| Problem requirements |
Pictures are not part of the copy. Write out exactly the lines from the line with "lamp shade: present" through the end of the entries below.

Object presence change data
-- Opening Marker --
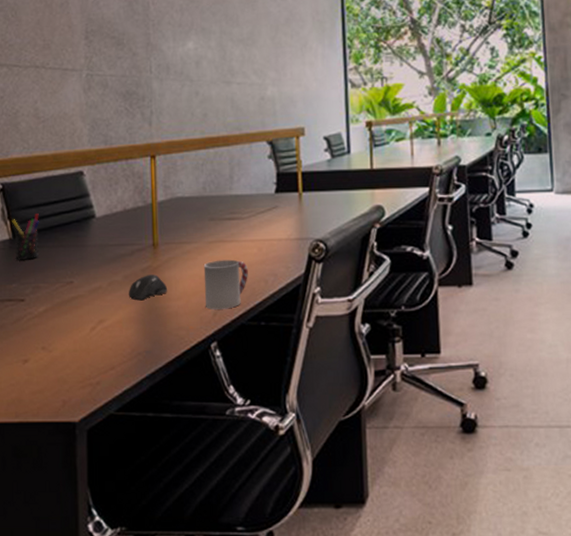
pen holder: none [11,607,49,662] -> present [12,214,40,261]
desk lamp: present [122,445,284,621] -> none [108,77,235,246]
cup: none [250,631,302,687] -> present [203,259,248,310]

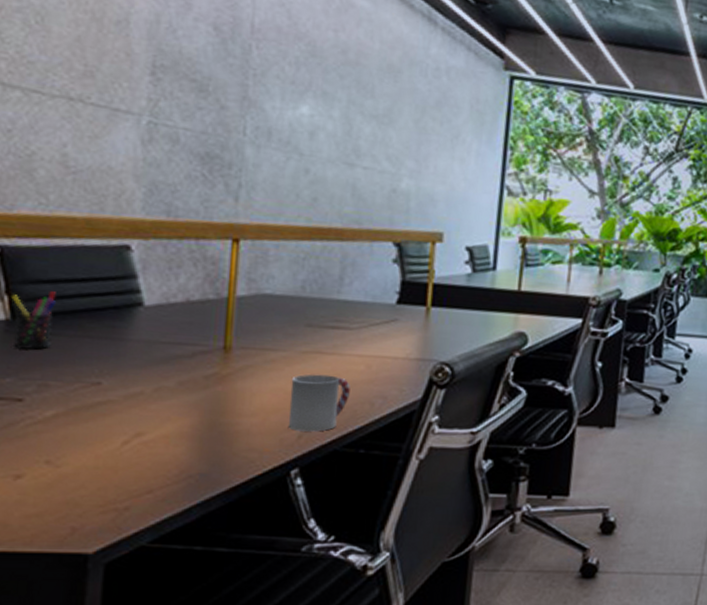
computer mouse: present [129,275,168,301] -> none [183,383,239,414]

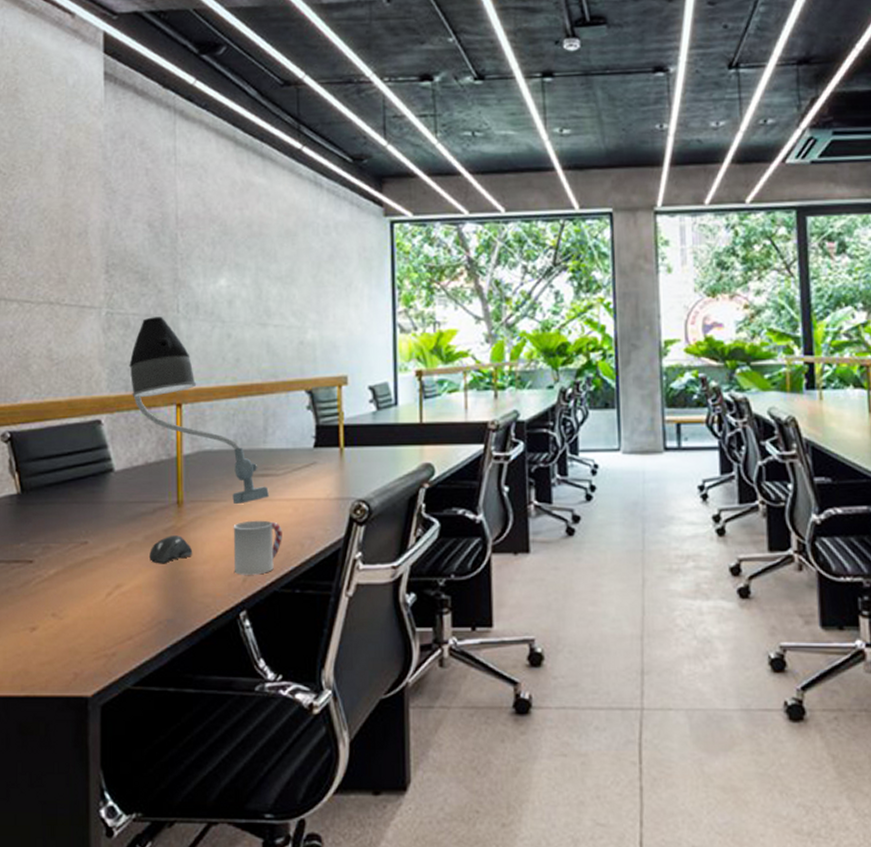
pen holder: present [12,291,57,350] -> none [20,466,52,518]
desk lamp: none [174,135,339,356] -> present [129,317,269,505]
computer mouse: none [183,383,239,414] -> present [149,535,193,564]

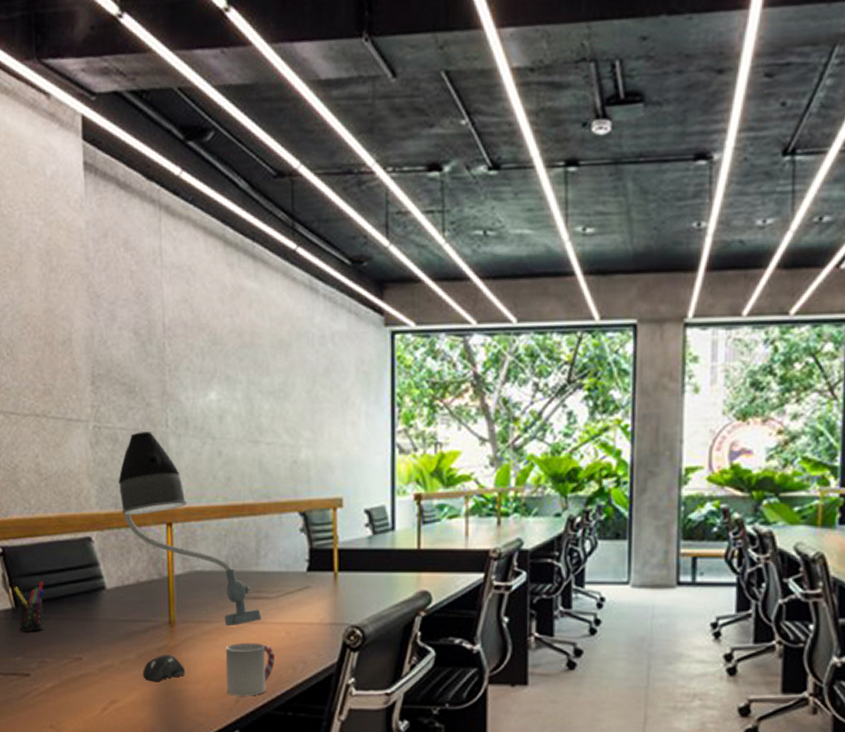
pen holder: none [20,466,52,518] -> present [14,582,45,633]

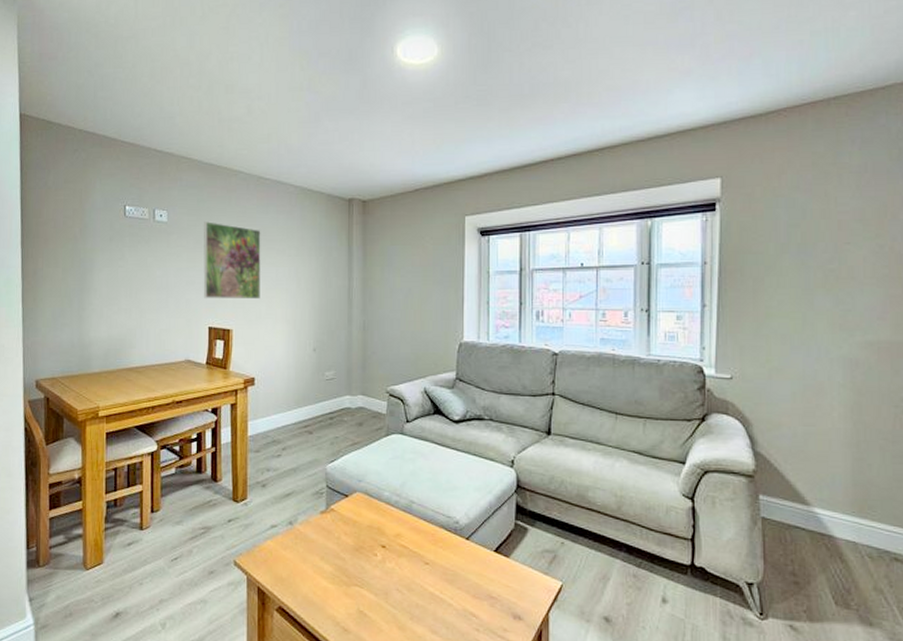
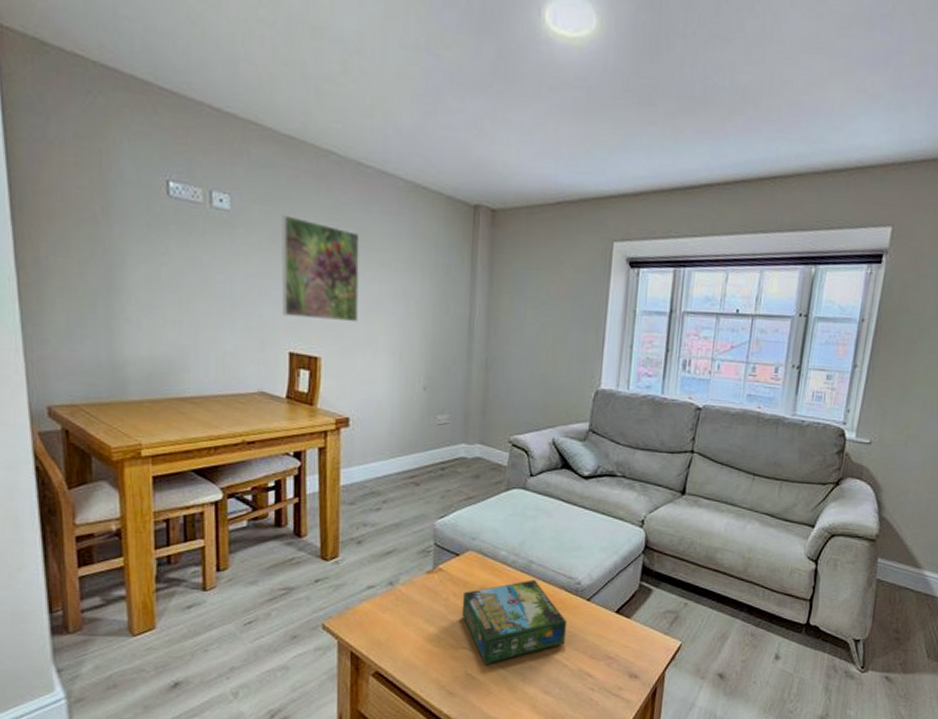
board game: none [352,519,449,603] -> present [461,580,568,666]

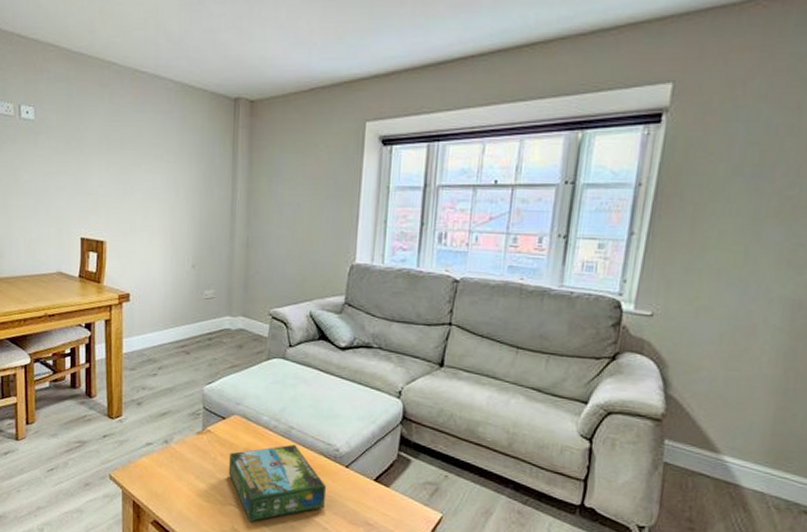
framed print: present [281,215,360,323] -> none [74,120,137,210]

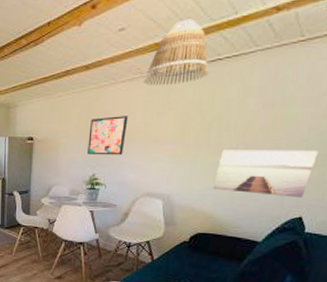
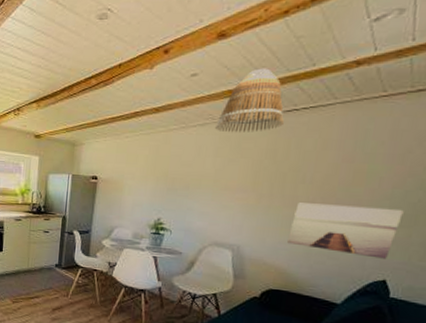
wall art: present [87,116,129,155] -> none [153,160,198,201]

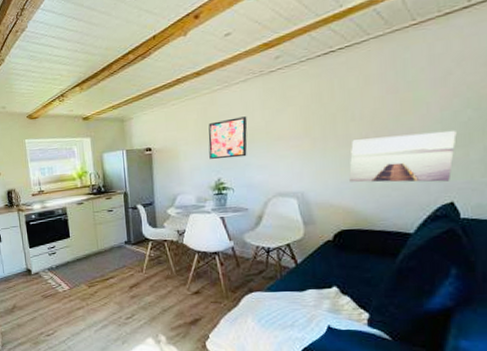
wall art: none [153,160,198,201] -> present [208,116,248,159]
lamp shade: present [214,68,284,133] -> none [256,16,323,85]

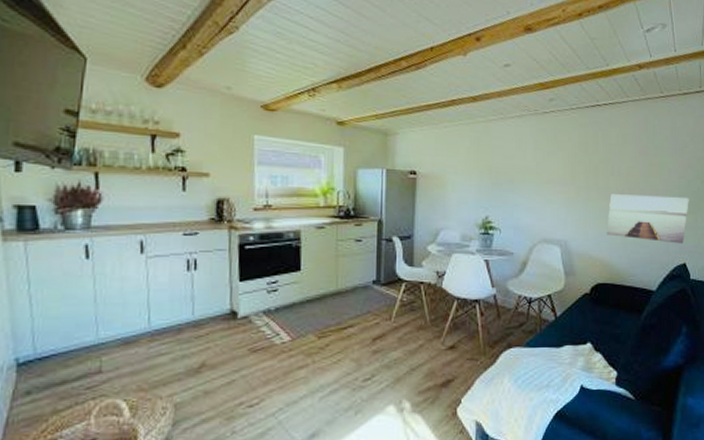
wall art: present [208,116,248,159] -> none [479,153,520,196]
-- Closing Marker --
| Response |
lamp shade: present [214,68,284,133] -> none [256,16,323,85]

wall art: present [208,116,248,159] -> none [479,153,520,196]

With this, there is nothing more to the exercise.